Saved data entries
[Begin]

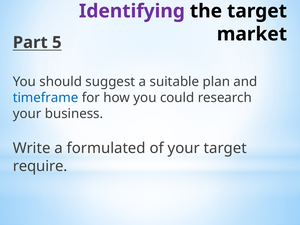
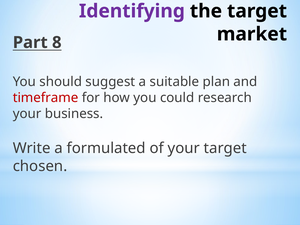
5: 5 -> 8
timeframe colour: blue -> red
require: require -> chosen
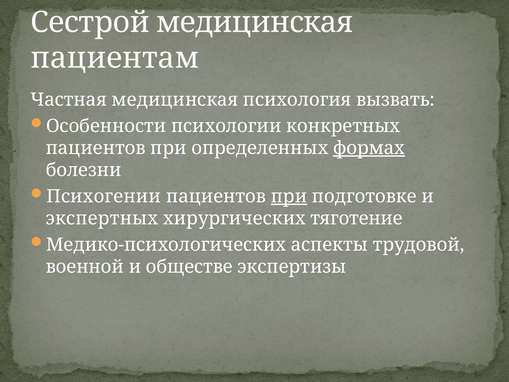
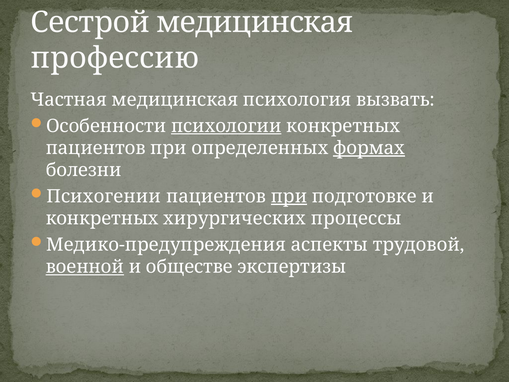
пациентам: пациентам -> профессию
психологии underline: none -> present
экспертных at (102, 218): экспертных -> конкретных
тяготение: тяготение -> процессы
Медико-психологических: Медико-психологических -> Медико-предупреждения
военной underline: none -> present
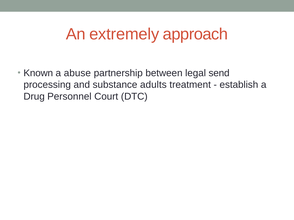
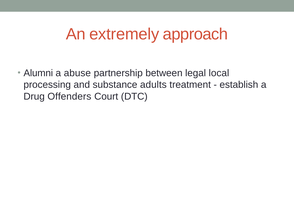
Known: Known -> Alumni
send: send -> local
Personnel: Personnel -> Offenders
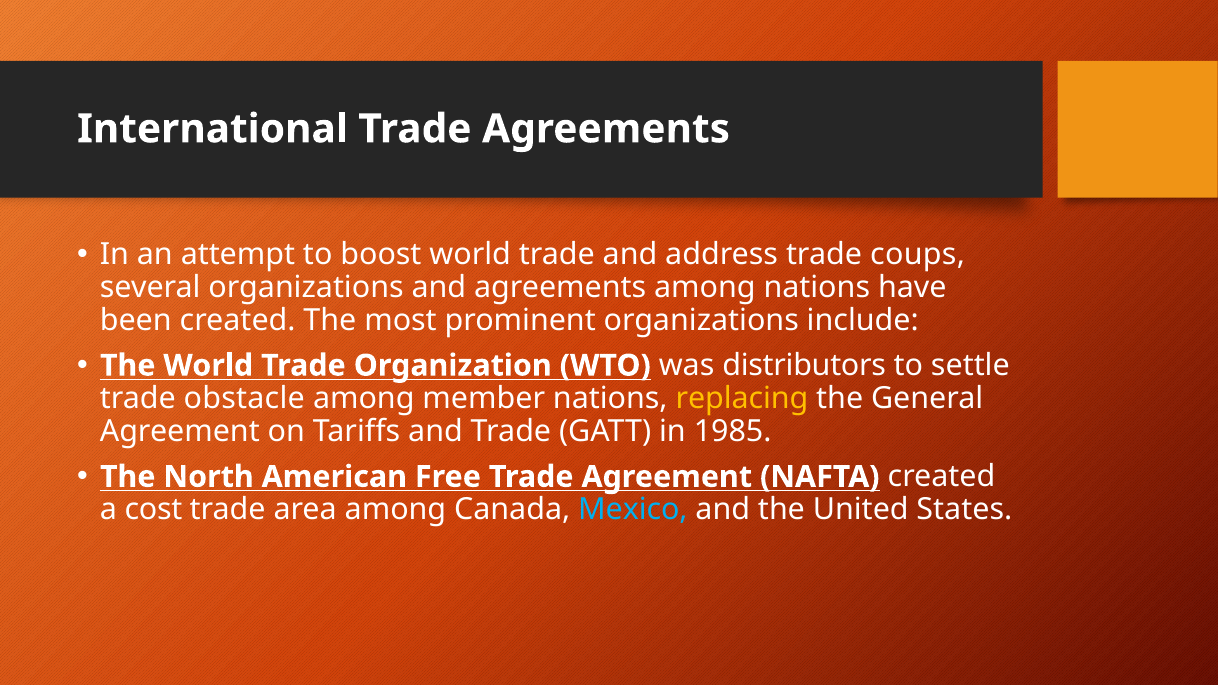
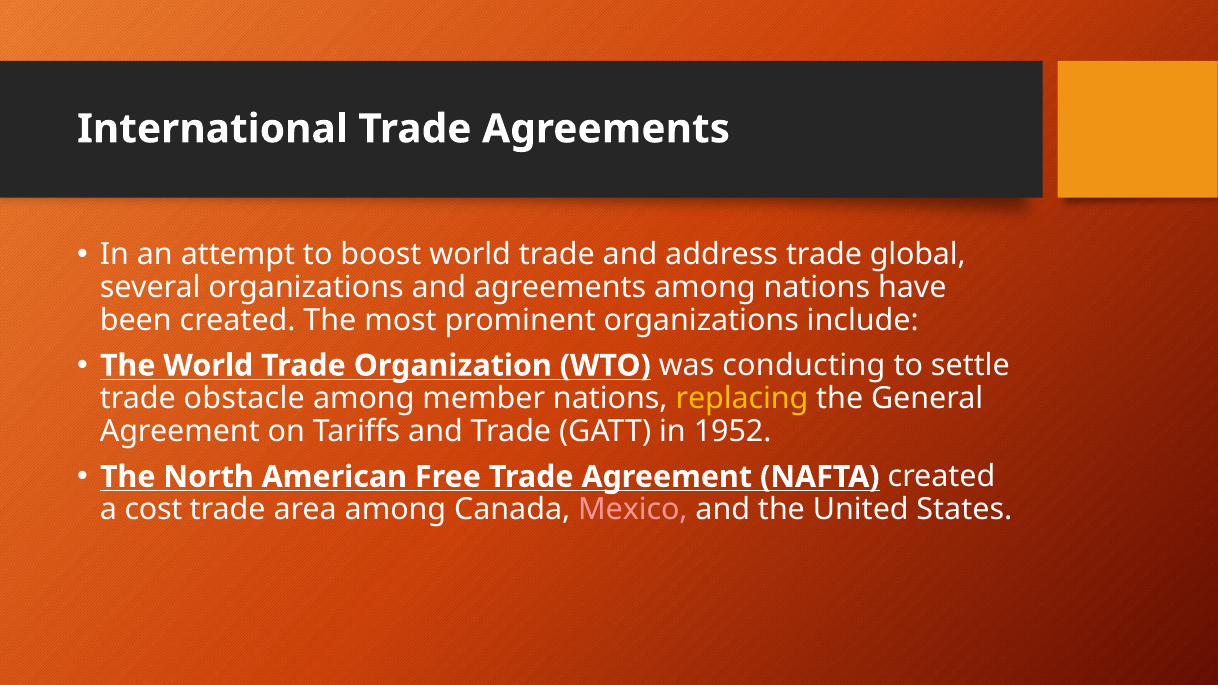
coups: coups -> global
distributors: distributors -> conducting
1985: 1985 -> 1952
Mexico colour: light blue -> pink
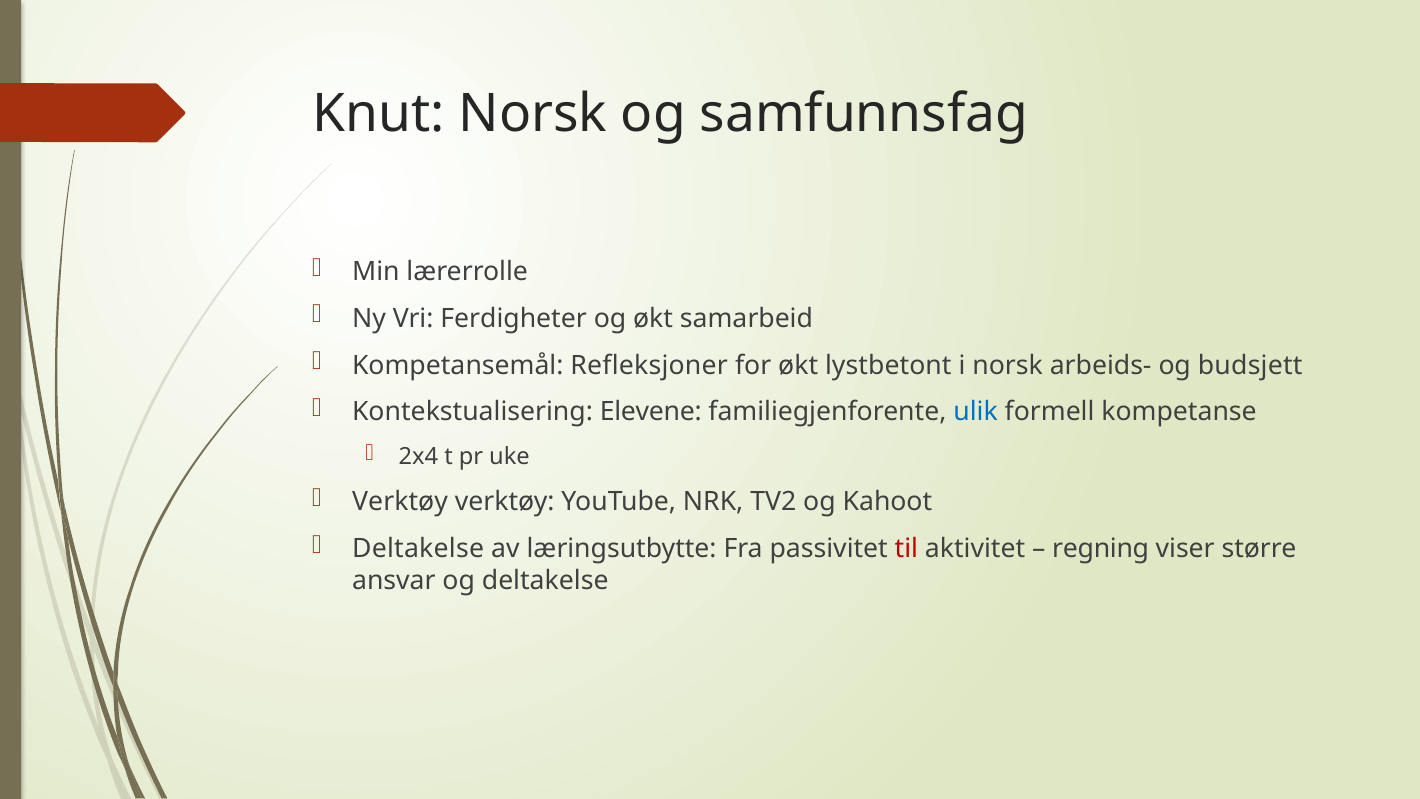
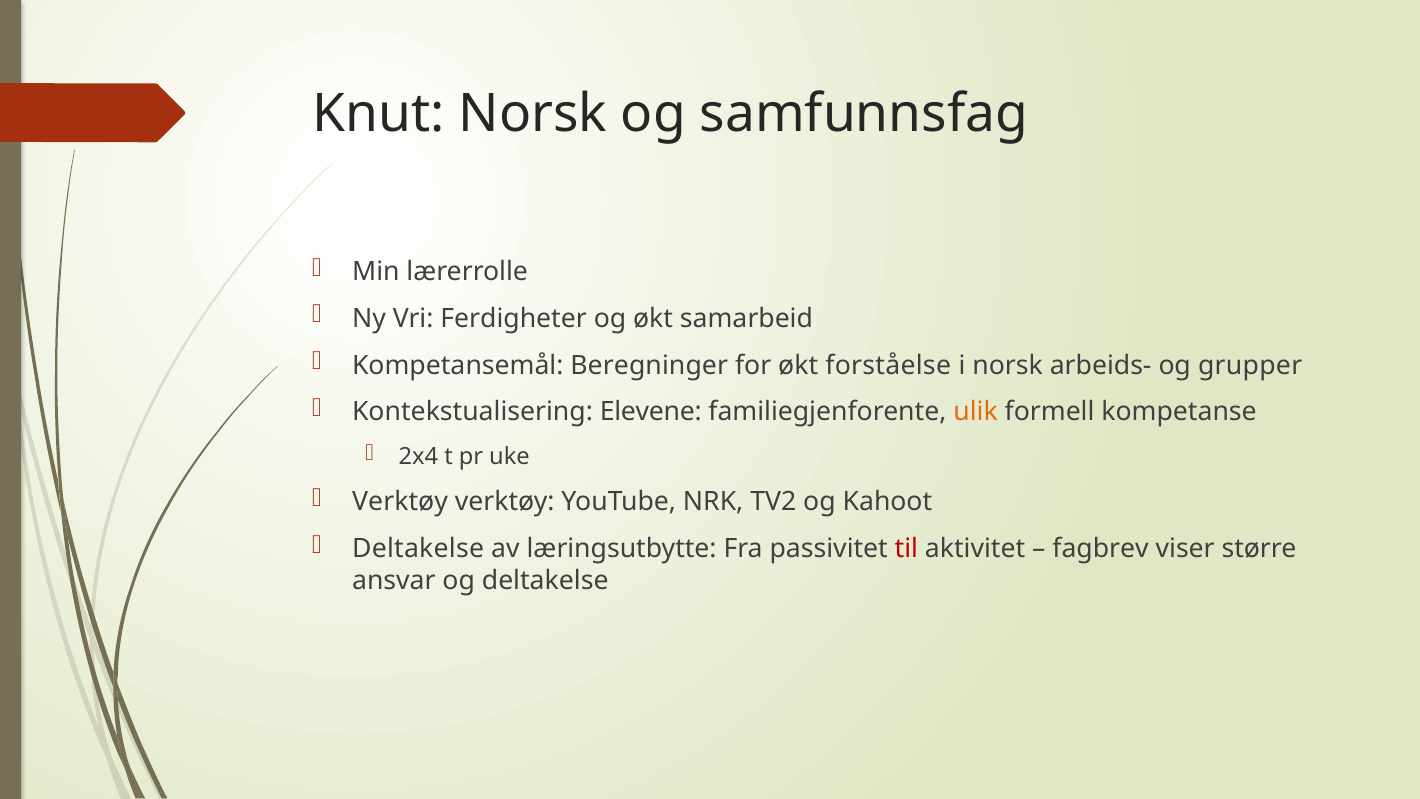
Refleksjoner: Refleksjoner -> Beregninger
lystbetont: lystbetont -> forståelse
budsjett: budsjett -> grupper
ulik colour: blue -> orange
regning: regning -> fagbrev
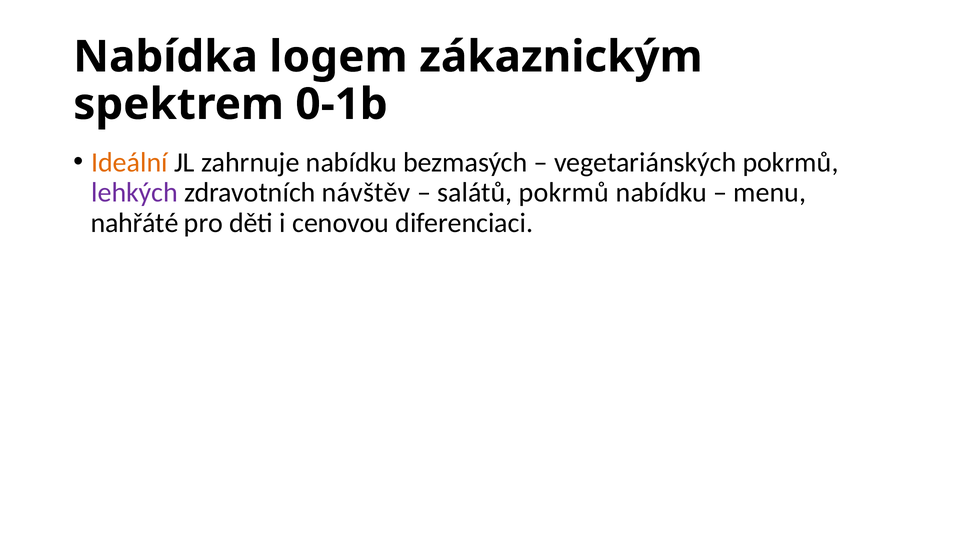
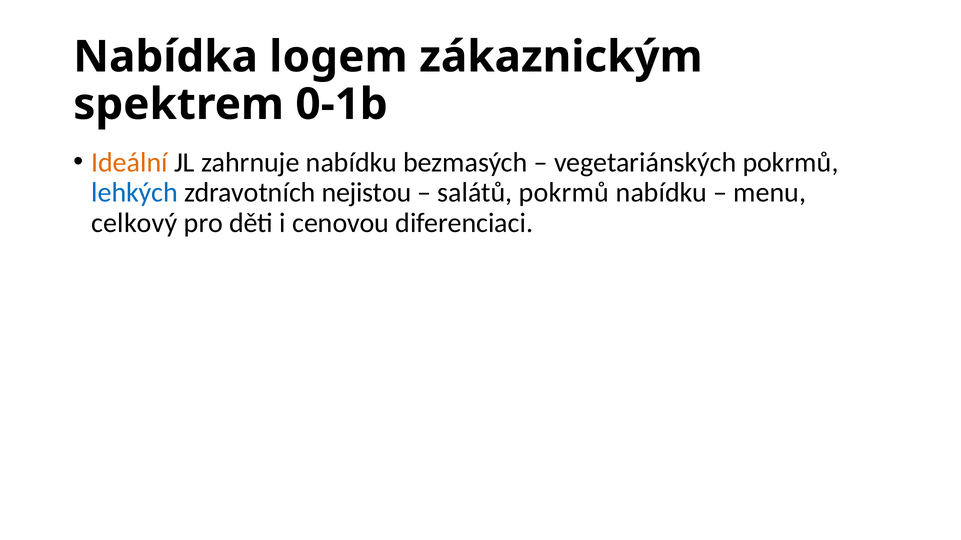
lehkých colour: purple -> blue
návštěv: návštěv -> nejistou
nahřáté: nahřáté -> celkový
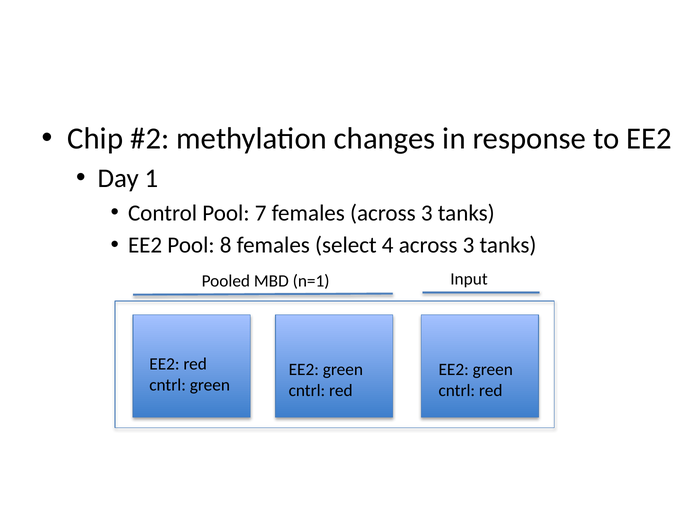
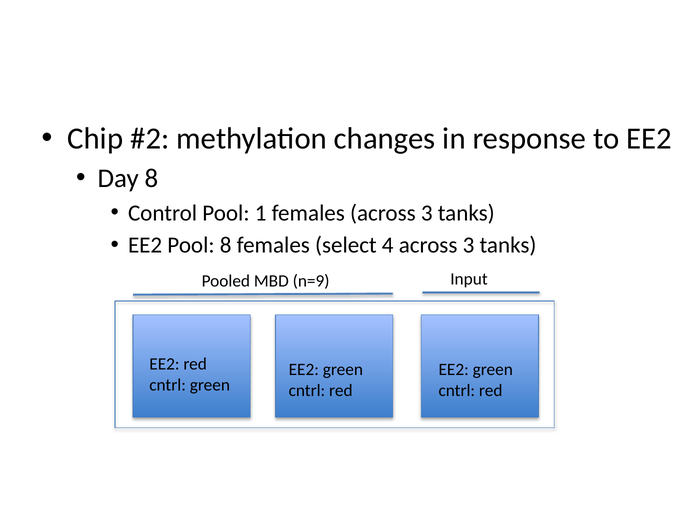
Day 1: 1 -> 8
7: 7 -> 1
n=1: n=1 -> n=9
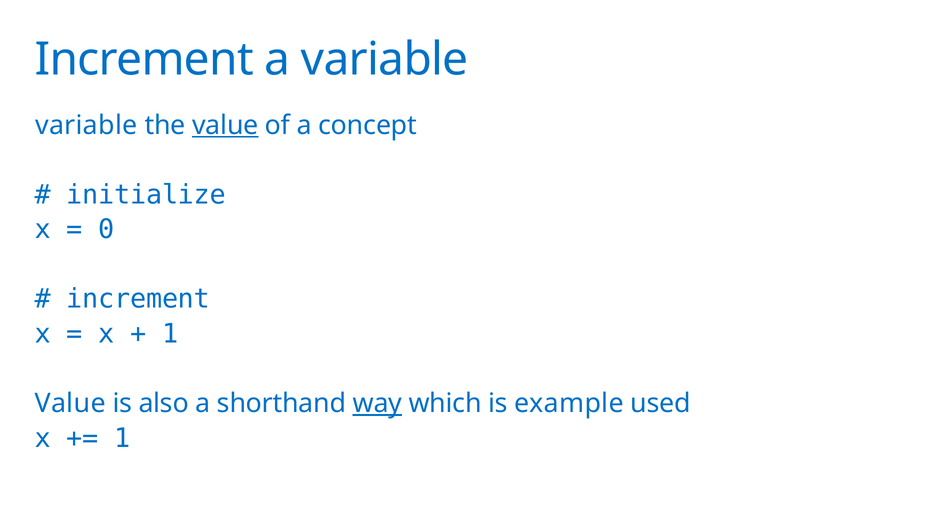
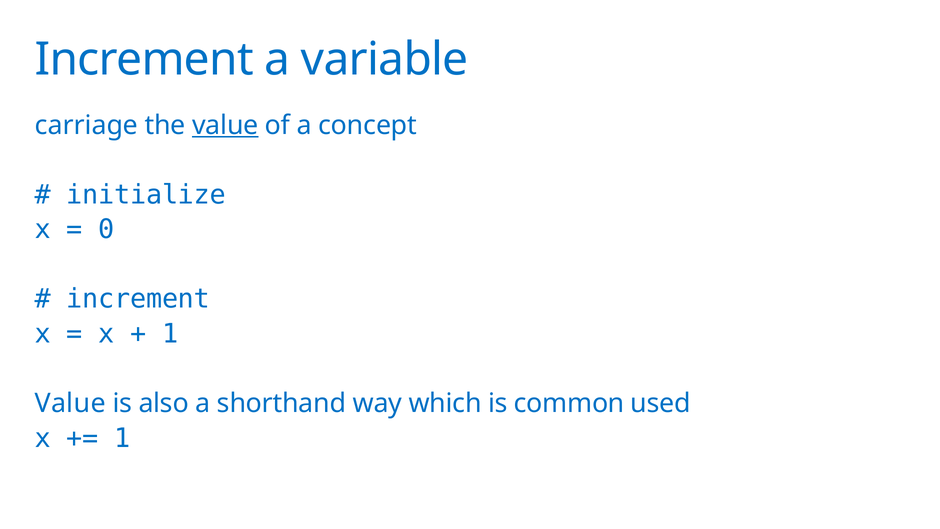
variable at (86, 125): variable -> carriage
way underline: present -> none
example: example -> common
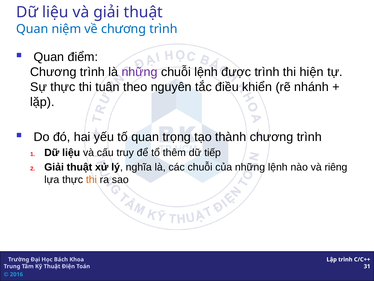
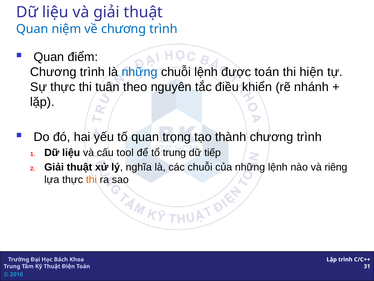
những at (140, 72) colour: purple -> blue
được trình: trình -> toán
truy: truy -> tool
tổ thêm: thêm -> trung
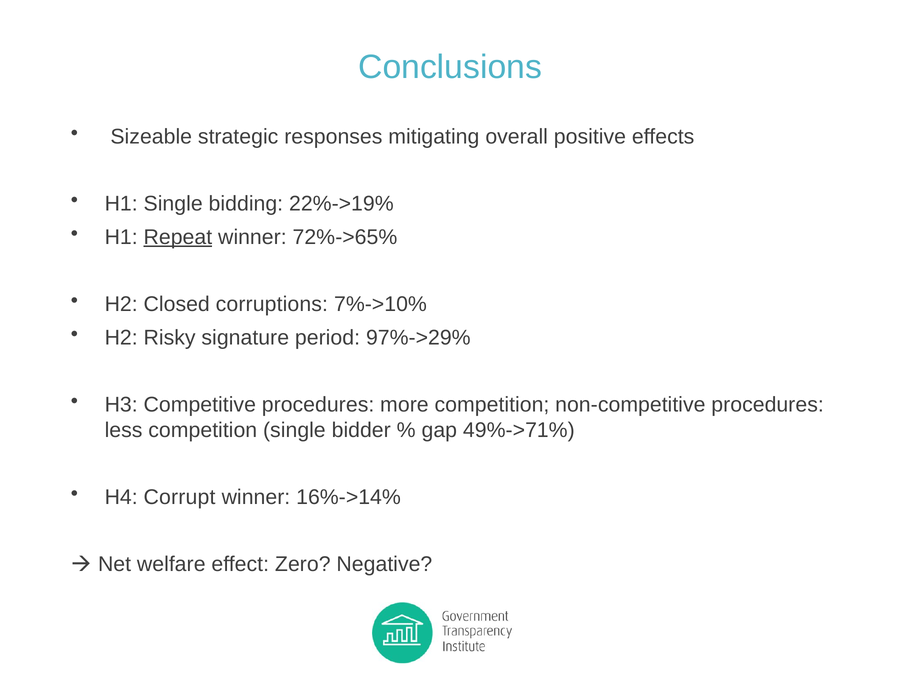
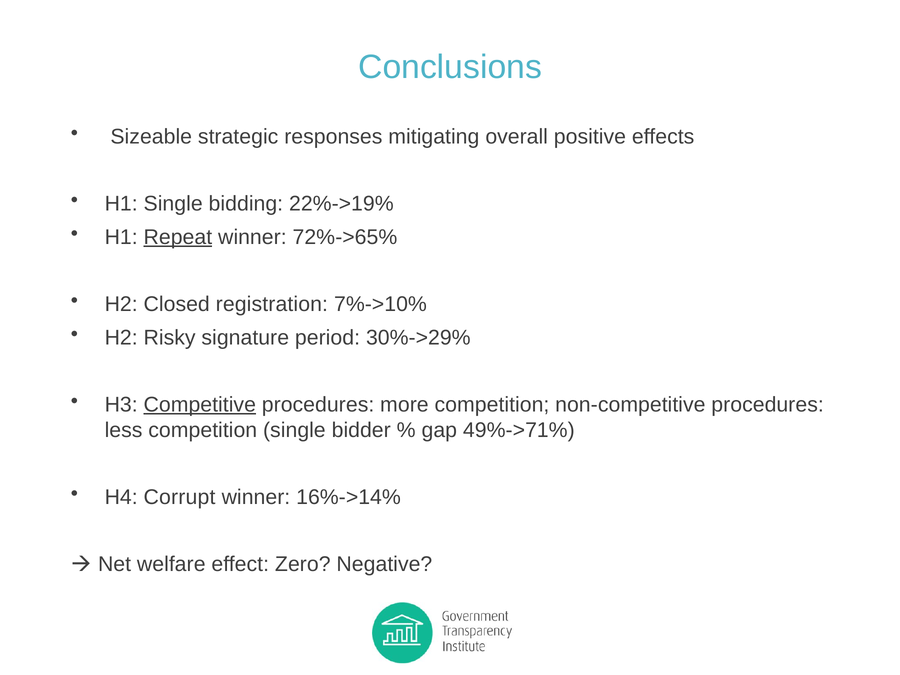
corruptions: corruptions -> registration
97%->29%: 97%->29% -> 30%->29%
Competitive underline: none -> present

[End]

**Do this**
Please copy the listing's lines, starting with the line that contains "coups: coups -> global" and going on through the end of the listing. Leave the pictures out of your answer.

**Expected answer**
coups: coups -> global
distributors: distributors -> conducting
1985: 1985 -> 1952
Mexico colour: light blue -> pink
Refleksjoner: Refleksjoner -> Beregninger
lystbetont: lystbetont -> forståelse
budsjett: budsjett -> grupper
ulik colour: blue -> orange
regning: regning -> fagbrev
lehkých colour: purple -> blue
návštěv: návštěv -> nejistou
nahřáté: nahřáté -> celkový
Day 1: 1 -> 8
7: 7 -> 1
n=1: n=1 -> n=9
variable at (86, 125): variable -> carriage
way underline: present -> none
example: example -> common
những at (140, 72) colour: purple -> blue
được trình: trình -> toán
truy: truy -> tool
tổ thêm: thêm -> trung
corruptions: corruptions -> registration
97%->29%: 97%->29% -> 30%->29%
Competitive underline: none -> present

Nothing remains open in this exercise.